*Instruction*
Please copy all of the records below word for word, leaving the pictures out of your copy.

[Items listed in a dataset]

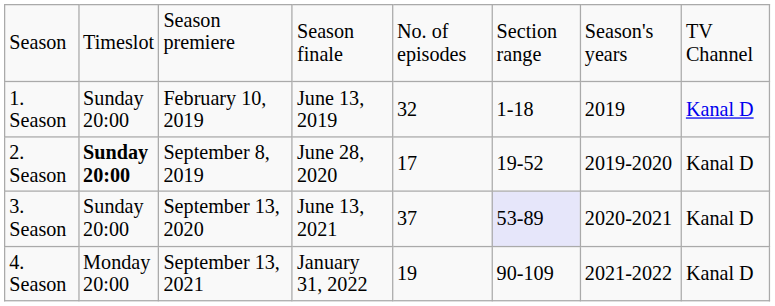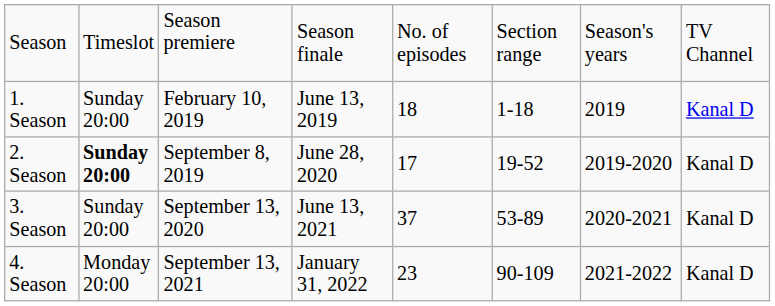1. Season | column 5: 32 -> 18
3. Season | column 6: lavender background -> no background
4. Season | column 5: 19 -> 23
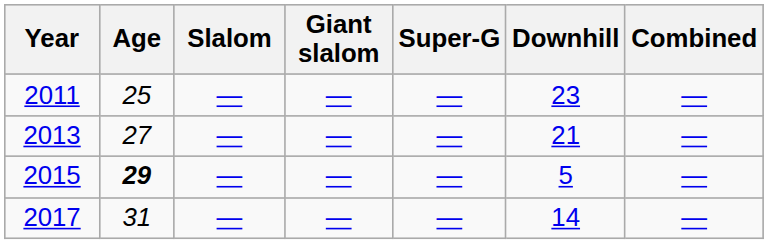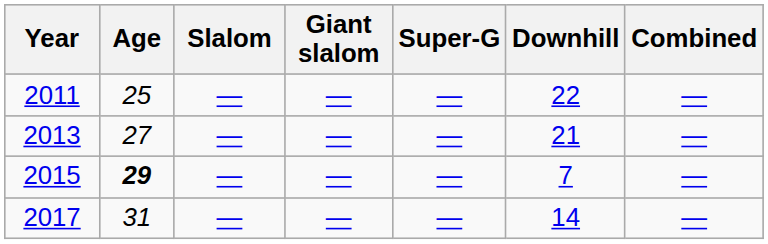2011 | Downhill: 23 -> 22
2015 | Downhill: 5 -> 7
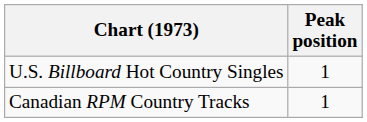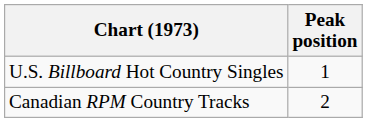Canadian RPM Country Tracks | Peak position: 1 -> 2
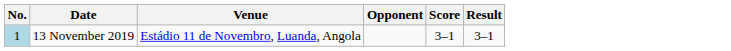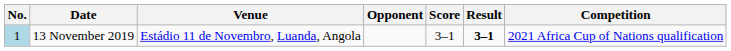+ column: Competition | 2021 Africa Cup of Nations qualification
13 November 2019 | Result: normal -> bold
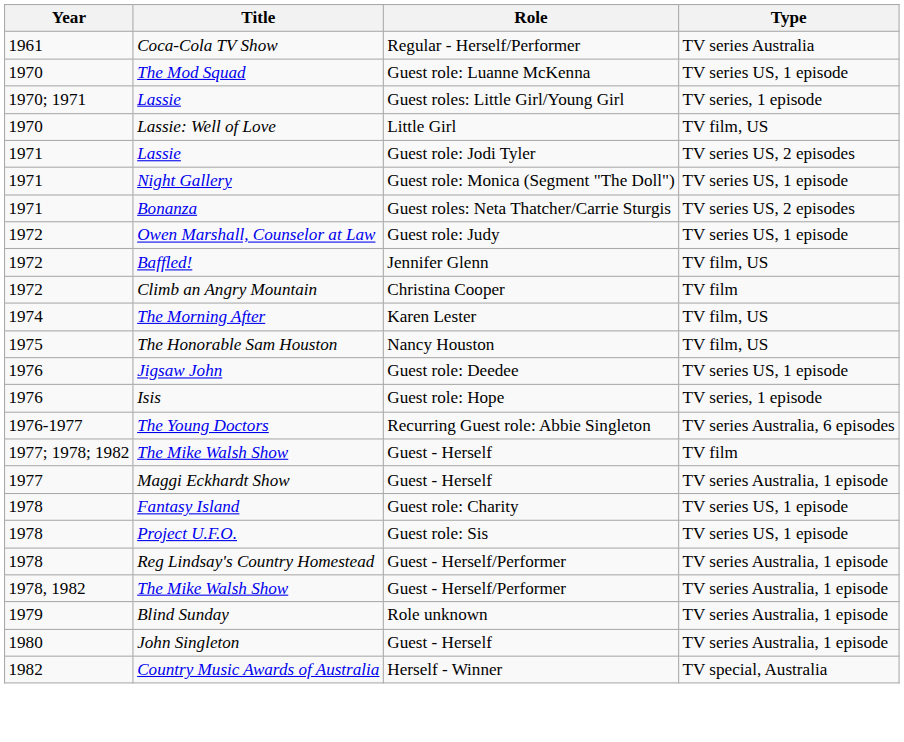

*Solution for this problem*
1. Season | column 5: 32 -> 18
3. Season | column 6: lavender background -> no background
4. Season | column 5: 19 -> 23
2011 | Downhill: 23 -> 22
2015 | Downhill: 5 -> 7
Canadian RPM Country Tracks | Peak position: 1 -> 2
+ column: Competition | 2021 Africa Cup of Nations qualification
13 November 2019 | Result: normal -> bold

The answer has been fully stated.